There is an open issue for browserify-rails
about that:
#124 transforms are only applied to files loaded with require()
.
I'm trying to summarize the thread by quoting some of cymen posts that I think are relevant (he's the author of browserify-rails).
cymen commented on 10 Dec 2015:
One hack to try to debug it is to put a comment in your source that is // require
or // module.exports
. Does that solve it? We would of course want to add a proper fix of detecting es6 (import, etc).
cymen commented on 18 Dec 2015
After rereading your initial post, the simple solution is to just have application.js require the application and kick it off -- just don't use ES6 or anything in it. That will get you where you want without a lot of messing around. Later on, when you're off the asset pipeline (ideally), you'll have more control over the compilation and can refactor it back into the main file if that is what you want. But why fight such a minor problem?
mockdeep(he opened the issue) commented on 18 Dec 2015:
Yeah, we're doing that. We've just got a couple of globals defined in application.js at this point. It's just a surprising issue, and won't necessarily surface if you test on Chrome or Firefox, since they both support a bunch of ES6 features.
Why would we want to get off the asset pipeline, though? Seems like it provides some pretty solid value in terms of precompiling assets.
cymen commented on 18 Dec 2015:
Because the asset pipeline is becoming an anti-pattern. The only reason browserify-rails exists is because the asset pipeline is keeping JavaScript development about -5 or so years from current best practices. While browserify-rails will work, at a certain point, it's much easier to just go directly to browserify or webpack.
So my perspective is that browserify-rails is best to migrate from legacy JavaScript to CommonJS and then jump off the asset pipeline.

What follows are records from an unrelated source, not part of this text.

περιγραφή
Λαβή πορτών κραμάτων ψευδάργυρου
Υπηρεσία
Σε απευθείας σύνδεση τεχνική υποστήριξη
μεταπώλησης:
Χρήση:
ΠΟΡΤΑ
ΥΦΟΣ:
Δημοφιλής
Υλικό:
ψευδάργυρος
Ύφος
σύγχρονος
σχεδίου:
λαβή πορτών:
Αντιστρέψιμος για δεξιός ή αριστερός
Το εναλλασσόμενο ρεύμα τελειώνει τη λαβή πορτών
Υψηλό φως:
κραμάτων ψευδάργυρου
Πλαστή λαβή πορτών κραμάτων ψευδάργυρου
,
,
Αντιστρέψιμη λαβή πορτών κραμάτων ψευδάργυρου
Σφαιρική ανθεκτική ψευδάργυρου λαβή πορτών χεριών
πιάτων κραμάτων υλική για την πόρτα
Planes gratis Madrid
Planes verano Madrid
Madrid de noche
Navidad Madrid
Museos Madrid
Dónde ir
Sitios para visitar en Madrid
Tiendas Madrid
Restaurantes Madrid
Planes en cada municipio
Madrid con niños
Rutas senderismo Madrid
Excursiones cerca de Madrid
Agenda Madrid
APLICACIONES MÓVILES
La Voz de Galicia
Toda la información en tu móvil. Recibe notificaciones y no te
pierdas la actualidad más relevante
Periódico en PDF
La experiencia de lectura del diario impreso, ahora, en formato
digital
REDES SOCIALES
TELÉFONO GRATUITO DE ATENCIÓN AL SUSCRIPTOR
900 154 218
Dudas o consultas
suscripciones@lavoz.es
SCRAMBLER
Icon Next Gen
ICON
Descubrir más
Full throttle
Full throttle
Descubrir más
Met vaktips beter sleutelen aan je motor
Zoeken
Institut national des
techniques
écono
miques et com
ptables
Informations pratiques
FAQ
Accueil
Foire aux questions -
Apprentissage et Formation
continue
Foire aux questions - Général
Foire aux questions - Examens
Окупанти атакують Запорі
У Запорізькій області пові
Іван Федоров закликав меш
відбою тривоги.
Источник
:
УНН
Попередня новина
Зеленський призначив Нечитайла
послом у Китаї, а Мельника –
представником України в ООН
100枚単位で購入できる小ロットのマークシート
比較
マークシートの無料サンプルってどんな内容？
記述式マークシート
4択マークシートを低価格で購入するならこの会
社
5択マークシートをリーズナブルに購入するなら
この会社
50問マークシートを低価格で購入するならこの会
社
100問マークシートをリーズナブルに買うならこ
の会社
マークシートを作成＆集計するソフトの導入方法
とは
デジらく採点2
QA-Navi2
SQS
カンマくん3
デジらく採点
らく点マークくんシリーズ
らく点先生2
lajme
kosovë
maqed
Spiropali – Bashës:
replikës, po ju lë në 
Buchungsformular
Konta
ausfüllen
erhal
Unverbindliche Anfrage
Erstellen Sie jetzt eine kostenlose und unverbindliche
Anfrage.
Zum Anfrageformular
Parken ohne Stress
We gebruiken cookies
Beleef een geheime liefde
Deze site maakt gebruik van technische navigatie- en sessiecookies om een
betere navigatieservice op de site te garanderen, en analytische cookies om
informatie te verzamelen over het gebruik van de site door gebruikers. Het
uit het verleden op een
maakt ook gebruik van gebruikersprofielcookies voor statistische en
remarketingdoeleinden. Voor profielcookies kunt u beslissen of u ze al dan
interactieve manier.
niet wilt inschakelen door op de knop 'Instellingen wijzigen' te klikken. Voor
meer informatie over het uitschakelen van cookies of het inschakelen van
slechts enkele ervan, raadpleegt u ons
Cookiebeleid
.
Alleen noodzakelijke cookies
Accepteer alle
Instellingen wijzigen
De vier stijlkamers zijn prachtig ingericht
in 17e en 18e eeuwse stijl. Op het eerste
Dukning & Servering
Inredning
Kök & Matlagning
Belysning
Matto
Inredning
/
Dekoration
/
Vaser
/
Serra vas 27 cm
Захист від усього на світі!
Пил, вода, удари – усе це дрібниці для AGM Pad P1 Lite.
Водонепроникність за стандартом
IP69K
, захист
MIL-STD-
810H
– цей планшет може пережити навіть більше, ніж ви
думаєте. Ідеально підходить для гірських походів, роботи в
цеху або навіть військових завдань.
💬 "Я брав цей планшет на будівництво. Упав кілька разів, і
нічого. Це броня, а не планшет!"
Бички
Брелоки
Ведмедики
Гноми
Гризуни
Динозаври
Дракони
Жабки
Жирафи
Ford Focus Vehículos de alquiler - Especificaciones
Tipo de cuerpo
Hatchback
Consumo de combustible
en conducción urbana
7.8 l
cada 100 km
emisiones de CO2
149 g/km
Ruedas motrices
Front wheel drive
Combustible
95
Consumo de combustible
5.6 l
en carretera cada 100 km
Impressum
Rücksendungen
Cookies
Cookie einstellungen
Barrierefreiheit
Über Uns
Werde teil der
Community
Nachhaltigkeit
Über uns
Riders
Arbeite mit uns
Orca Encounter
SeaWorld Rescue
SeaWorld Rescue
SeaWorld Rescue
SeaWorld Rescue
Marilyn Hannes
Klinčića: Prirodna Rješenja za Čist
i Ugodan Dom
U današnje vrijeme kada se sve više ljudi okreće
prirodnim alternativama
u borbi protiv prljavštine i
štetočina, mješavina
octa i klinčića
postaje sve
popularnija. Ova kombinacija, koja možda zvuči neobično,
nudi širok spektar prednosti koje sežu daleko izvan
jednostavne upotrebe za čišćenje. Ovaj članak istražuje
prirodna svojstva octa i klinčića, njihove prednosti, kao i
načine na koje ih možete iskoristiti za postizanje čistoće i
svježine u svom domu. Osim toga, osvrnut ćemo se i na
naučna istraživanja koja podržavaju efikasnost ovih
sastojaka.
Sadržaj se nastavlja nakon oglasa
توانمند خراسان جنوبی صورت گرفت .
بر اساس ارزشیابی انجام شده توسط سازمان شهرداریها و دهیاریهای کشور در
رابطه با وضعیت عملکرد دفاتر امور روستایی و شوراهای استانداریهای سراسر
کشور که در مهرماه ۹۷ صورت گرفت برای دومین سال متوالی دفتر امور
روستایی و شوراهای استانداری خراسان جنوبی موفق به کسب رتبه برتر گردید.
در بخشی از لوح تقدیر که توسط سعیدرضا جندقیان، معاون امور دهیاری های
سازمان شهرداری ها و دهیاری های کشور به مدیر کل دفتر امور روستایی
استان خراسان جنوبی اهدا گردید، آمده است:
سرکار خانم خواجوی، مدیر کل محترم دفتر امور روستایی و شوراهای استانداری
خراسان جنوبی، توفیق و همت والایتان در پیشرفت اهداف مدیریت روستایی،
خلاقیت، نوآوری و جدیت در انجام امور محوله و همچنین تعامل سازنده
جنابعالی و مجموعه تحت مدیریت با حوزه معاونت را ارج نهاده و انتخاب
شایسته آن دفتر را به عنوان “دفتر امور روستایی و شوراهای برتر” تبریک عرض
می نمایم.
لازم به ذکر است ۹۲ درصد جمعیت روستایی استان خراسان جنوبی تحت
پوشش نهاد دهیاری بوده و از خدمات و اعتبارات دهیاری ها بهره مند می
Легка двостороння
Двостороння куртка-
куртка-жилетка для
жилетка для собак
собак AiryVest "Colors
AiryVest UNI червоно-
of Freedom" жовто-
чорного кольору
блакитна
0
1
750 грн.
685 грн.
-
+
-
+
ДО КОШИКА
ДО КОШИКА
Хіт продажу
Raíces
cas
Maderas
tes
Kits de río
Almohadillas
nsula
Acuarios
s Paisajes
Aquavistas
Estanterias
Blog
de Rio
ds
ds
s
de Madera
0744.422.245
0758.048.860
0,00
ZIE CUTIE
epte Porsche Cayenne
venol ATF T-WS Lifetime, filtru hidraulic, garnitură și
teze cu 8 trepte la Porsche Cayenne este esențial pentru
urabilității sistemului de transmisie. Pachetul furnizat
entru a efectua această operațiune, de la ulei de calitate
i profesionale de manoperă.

But everyone is free to use it as they see fit of course. There is some benefit to hooking up a page refresh to an asset build. For Ruby developers used to working with Rails, that simple "this is the way it works" makes sense. Although with a Procfile, it's not hard to kick off webpack/browserify watching the assets and recompiling as needed. So I understand there are a variety of use cases.
cymen commented on 18 Dec 2015:
I switched employers and am now using webpack directly (which I like -- a prior engineer made that choice and it's working fine, I think browserify is good too). But I'm working on client-side web applications so our backend is typically Ruby-based APIs running Sinatra (with NodeJS to do some service-side rendering).
My prior employer was using browserify-rails for a while but I think they have jumped off the asset pipeline. I'm not sure (I haven't had a chance yet to talk about it in detail with those still working on that project).
One of the issues was the time to run browserify-rails was taking longer particularly on lower end MacBooks (Airs, older 13). With browserify-rails 2.x, I think we have a much better chance of keeping performance high if we can work around the issues with using Sprockets directly instead of using Tilt as an intermediary (as we do on browserify-rails 1.x). In fact, the Sprockets caching should be good enough that we can potentially get rid of browserify-incremental (which is caching browserify builds to try to keep performance up -- but now with 2.x we have caching in Sprockets and caching in browserify-incremental which is likely too complex).
That was his last comment on the issue (3 months ago). So that workaround you already have is the best solution available at this moment (until someone implements ES6 detection in browserify-rails).